Gratitude “Plumb” Cake from Lisa at Monday Morning Cooking Club
Gratitude Fried Rice from Linda at spicebox travels
Seafood Chowder from Lucy at A Cook and Her Books
Cracked Black Pepper and Blue Cheese Crackers (gluten free) from Charissa at Zest Bakery
A Thanksgiving tablecloth tradition from Lucy at In a Southern Kitchen
Gratitude Soup from Rashda at Hot Curries and Cold Beer
Pumpkin Muffins with Cinnamon Sugar (gluten free) from Linda at Free Range Cookies
Pumpkin Roll with Pecans from Annabelle at a Glass of Fancy
5-Minute Wonder Soup from Eleanor at Wok Star
Green Tomato Salad from Renee at My Kitchen and I
Asian-Style Pickled Oyster Mushrooms from Joe at Joe Yonan
Pain au levain from Rebecca at GrongarBlog


  1. lisammcc says:

    What gorgeous photos – I absolutely love this post!!! I wish I could just pop by for a chunk (we would tear it right, rather than slice?) of your incredible looking bread and some of your aged goat cheese. If I leave home now, i should be at your place by Sunday morning?

    1. Rebecca says:

      thank you so much!!

  2. we need to bake bread together…this is beautiful.

    1. Rebecca says:

      that would be great fun, elaine!

  3. Erin says:

    Your bread photograph literally made me gasp. It’s just incredible! Do you have a favorite baking cookbook that you recommend? My bread repertoire includes basic loaves and the no-knead Cooks Illustrated recipe and that’s about it. You, on the other hand, have crafted pure edible art!

    1. Rebecca says:

      you’re so sweet! I can highly recommend Peter Reinhart’s Bread Baker’s Apprentice. I baked a lot of bread before I used that book, but working my way through that whole book really transformed my bread baking.

  4. Nicole says:

    I love photographs of bread dough! Wow, this makes me want to bake today.

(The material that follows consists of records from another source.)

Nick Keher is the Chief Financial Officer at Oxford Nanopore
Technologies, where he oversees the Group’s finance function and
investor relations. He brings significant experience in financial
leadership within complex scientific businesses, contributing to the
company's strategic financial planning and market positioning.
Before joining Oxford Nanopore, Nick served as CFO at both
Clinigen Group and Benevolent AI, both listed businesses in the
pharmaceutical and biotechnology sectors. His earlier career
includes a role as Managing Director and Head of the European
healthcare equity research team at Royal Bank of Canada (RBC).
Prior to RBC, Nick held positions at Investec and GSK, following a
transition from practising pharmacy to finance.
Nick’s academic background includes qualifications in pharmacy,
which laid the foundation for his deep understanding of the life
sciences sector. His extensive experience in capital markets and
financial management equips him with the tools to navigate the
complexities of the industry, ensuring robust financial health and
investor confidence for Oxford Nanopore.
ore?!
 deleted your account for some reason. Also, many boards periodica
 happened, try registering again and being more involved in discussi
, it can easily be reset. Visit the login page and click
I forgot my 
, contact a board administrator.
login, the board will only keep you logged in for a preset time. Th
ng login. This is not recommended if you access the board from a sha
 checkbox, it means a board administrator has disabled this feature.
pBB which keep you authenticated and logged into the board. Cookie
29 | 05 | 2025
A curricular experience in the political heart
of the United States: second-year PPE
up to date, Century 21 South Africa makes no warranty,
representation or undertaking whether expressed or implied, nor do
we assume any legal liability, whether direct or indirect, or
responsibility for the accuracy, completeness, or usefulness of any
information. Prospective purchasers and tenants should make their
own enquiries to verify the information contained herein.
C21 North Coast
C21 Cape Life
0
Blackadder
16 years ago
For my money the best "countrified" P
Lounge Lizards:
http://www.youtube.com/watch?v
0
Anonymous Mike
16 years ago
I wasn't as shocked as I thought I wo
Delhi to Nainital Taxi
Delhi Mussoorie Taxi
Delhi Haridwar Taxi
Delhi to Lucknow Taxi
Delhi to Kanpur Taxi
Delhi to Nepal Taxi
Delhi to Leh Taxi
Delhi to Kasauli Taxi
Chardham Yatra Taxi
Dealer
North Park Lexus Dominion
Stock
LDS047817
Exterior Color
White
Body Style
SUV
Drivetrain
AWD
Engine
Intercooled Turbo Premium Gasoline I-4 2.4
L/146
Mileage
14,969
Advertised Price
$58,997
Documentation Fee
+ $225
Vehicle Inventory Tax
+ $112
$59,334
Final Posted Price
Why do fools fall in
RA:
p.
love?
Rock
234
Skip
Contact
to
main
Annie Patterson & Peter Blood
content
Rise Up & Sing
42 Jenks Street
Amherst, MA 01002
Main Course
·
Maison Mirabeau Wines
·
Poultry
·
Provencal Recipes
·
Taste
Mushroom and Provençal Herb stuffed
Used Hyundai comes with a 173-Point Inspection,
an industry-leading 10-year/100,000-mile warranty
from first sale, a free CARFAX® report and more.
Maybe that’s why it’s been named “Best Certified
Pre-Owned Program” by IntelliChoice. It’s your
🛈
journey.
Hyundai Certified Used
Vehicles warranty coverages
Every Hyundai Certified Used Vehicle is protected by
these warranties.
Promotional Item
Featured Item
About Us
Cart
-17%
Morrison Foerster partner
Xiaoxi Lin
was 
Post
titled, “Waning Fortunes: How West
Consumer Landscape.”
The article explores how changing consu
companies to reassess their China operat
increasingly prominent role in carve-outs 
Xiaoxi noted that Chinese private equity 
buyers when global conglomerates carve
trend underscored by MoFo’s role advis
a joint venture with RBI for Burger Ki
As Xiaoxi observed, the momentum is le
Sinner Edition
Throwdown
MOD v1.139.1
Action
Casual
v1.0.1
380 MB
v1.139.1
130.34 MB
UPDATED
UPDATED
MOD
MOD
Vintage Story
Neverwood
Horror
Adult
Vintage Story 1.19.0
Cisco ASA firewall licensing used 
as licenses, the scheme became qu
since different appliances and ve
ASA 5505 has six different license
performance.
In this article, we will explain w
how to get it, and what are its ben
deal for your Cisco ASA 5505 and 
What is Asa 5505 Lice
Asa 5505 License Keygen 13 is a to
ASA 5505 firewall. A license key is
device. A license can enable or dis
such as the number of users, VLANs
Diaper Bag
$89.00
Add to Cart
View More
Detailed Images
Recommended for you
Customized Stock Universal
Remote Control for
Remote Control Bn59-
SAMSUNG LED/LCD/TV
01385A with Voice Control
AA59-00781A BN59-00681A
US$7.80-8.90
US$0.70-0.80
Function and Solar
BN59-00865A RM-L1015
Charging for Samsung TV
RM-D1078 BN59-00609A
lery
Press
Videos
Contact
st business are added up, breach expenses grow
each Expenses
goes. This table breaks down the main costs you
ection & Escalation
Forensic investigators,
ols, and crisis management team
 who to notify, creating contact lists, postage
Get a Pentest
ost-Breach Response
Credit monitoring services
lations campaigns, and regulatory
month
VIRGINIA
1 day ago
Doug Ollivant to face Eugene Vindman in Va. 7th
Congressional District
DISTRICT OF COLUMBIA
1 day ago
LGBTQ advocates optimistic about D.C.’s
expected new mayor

  5. So beautiful. If I wasn’t eating gluten-free I would surely request a slice, perhaps toasted and slathered with butter. Looks fantastic and I loved the back to basics approach you took. Thank YOU!

  6. Gorgeous! I haven’t used a mixer for bread in a month. And I love it! I do use a Danish dough whisk, but hey!

    1. Rebecca says:

      Making hand by bread is the best therapy I know. Well… that or making chocolate cake 😉

  7. Thank you Ms. November grumpy pants…you made me smile. And there’s nothing so basic, so real and so satisfying as bread.

    1. Rebecca says:

      Bread is the best!

  8. wokstar says:

    I really love your humorous writing, puts a smile on my face! I cannot bake if you paid me so I have much admiration and dough envy for those who can. Grateful I can cook.

    1. Rebecca says:

      Why thank you! Imagine if we all got together, with our various skills — oh the feast we’d have….

  9. Abby says:

    November grumpy pants is my favorite term of the day…and I agree: about the grumpiness of Nov, and about the embarrassing list if things to be grateful for despite our grumpiness. End result = love this post. xo

  10. Lucy says:

    Your bread is almost too pretty to eat! I’m so grateful for #Letslunch today!

  11. If you call this basic, Rebecca, I can’t imagine what your complex loaves look like! Gorgeous! Do you do mail order? 🙂 Thanks for hosting this wonderful #LetLunch theme.

    1. Rebecca says:

      Thanks! It was a really fun theme!

  12. teaandscones says:

    Yes, we do have a lot of things we take for granted that we need to be so thankful for.

    Beautiful bread.and thankful for friends who share their heart.

  13. That’s such a gorgeous loaf of bread, Rebecca! Now I want a banneton. =)

  14. Love these photos. I can almost taste the gratitude. I’ll have some pinot noir with my goat cheese and bread, thank you. 😉

  15. Joe Yonan says:

    Beautiful loaf, Rebecca! And glad you are counting your blessings… It’s a good thing to do from time to time, isn’t it?